Ils sont homosexuels et fuient l'Iran où leur amour est condamné. Moshen, professeur de français à l'Université de Téhéran, voyage avec Hassan, un photographe plus jeune. La tension de la fuite s'ajoute au trouble de ce dernier, inquiet de savoir que si leur train n'avait pas eu du retard, son compagnon, pressé d'échapper à la répression contre les homosexuels, ne l'aurait pas attendu pour partir. Les marches en forêts, le voyage en train vers Paris sont interrompus par une escale prolongée à Saint-Claude. Moshen qui fait mine de voyager seul, est remarqué par une Française solitaire, qu'il aide à porter ses sacs. Elle est âgée mais séduisante, en manque de désir depuis la mort du mari. Moshen accepte de rafraîchir ses peintures pour un peu d'argent. Hassan à l'écart, perçoit leur attirance. Une relation s'ébauche sans que les sentiments des deux hommes les séparent. C'est la police qui les divise en arrêtant Mosché lors d'un contrôle. La femme découvre alors les contours de sa personnalité, Hassan la force de ses sentiments.

Quelques jours de répit se déroule comme un temps précaire. Les deux Iraniens vivent un répit fugace, loin des préjugés qui plombent leur vie au pays. Mais la tension qui se glisse dans leur relation les rend écorchés, à fleur de peu, économes de paroles. De son côté, la Française qui a perçu la situation de Moshen, est vulnérable par sa solitude, sa jeunesse enfuie. La rencontre avec cet étranger réveille ses sens, ses audaces, sa soif de vivre. Et ce sont ses rêves que sanctionne le scénario. Car l'amour de Moshen est dévolu à son jeune compagnon, et son expulsion consentie s'offre comme une expiation.

En cadrant ses personnages avec sobriété, Amor Hakkar les inscrit dans les paysages de Franche-Comté qu'il connaît bien. Les rails qui serpentent dans les forêts, les rues désertes de Saint-Claude sont baignés d'une lumière claire et froide où les personnages tracent leur route en silence. La pénombre des intérieurs accroche les émotions, les gestes. La mise en scène de Amor Hakkar s'appuie sur la qualité du casting. Il endosse le rôle du professeur homosexuel avec retenue, Samir Guesmi campe avec sobriété son ami. Cet acteur qui mène une carrière sans tapage dans le cinéma français, figure dans plus de 50 films divers, de Jaune revolver d'Oliver Langlois, 1987, à Hors-la-loi de Rachid Bouchareb, 2010, en passant par Andalucia d'Alain Gomis, 2006.

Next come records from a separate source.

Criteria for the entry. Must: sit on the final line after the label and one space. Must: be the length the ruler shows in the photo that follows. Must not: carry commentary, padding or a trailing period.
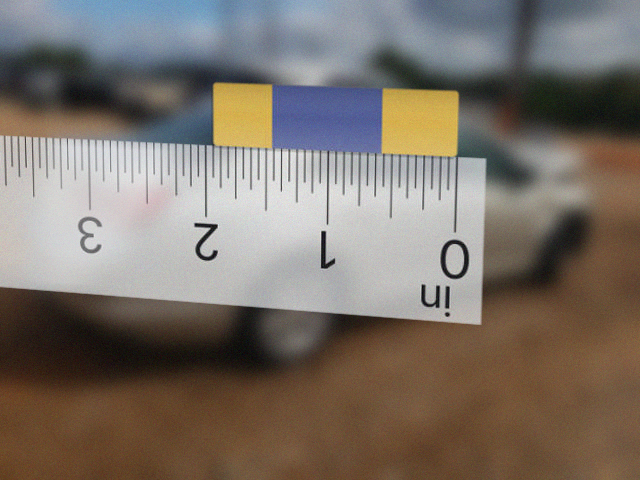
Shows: 1.9375 in
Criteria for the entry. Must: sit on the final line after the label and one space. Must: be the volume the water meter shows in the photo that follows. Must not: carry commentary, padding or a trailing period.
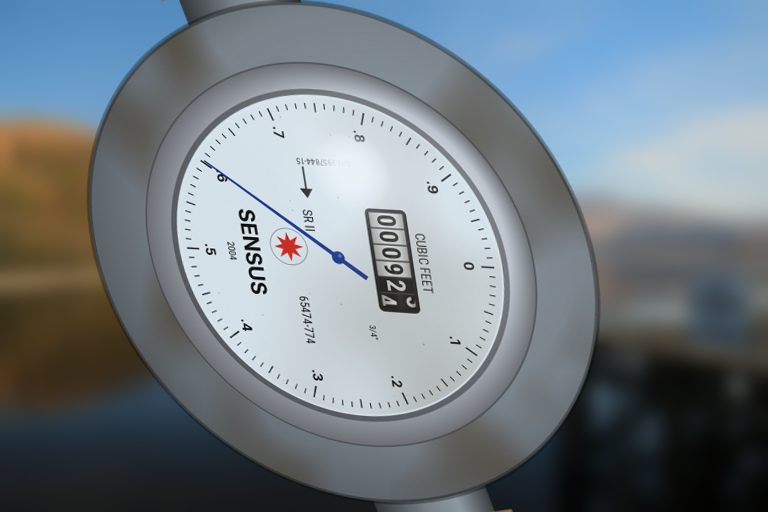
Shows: 923.60 ft³
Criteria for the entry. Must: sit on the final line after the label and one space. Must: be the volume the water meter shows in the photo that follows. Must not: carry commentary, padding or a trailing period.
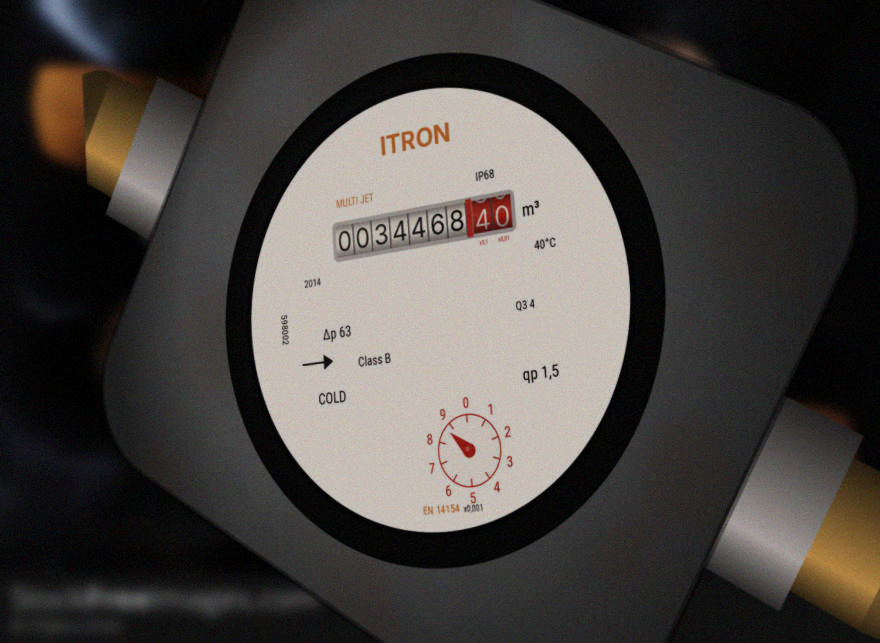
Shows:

La belle surprise vient de la présence de Marina Vlady. La comédienne qui aligne plus de 60 ans et 100 films, est rare au cinéma depuis Splendor de Ettore Scola, 1989. Héroïne pour Robert Hossein (Les salauds vont en enfer, 1956), Jean Delannoy (La Princesse de Clèves, 1960), Marco Ferreri (Le lit conjugal, 1963), Jean-Luc Godard (Deux ou trois choses que je sais d'elle, 1967), elle traverse les époques de cinéma avec grâce et irradie dans le rôle d'une provinciale, prise dans les filets du désir.
En valorisant la circulation des sentiments, cernés par l'oppression, les fractures, Amor Hakkar signe une fiction sensible. La production étayée par la Région de Franche-Comté, est complétée par un apport du Fonds d'Aide algérien. Attentif au décalage des cultures et des êtres, le cinéaste s'investit dans Quelques jours de répit, en projetant dans l'humanité de ses héros, les déchirures d'un temps menaçant.